**Your instructions:**
Convert the text lines from all the entries below into a JSON array of strings, one string per line. Omit blank lines and leave out the pictures.

'''

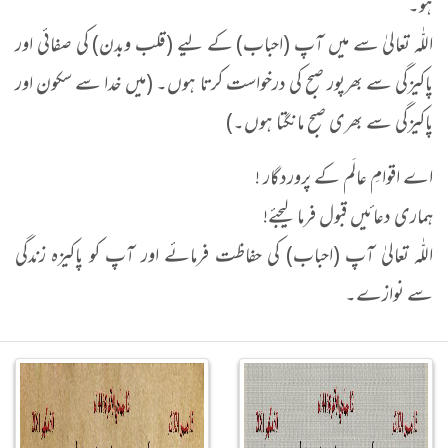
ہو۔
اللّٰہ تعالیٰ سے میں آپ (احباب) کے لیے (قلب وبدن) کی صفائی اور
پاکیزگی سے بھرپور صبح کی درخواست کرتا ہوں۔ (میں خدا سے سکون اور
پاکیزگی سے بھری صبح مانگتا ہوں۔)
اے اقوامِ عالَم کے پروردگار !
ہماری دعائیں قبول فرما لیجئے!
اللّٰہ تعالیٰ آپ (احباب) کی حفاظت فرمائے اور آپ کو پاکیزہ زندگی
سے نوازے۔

'''

**Completed exercise:**
[
  "ہو۔",
  "اللّٰہ تعالیٰ سے میں آپ (احباب) کے لیے (قلب وبدن) کی صفائی اور",
  "پاکیزگی سے بھرپور صبح کی درخواست کرتا ہوں۔ (میں خدا سے سکون اور",
  "پاکیزگی سے بھری صبح مانگتا ہوں۔)",
  "اے اقوامِ عالَم کے پروردگار !",
  "ہماری دعائیں قبول فرما لیجئے!",
  "اللّٰہ تعالیٰ آپ (احباب) کی حفاظت فرمائے اور آپ کو پاکیزہ زندگی",
  "سے نوازے۔"
]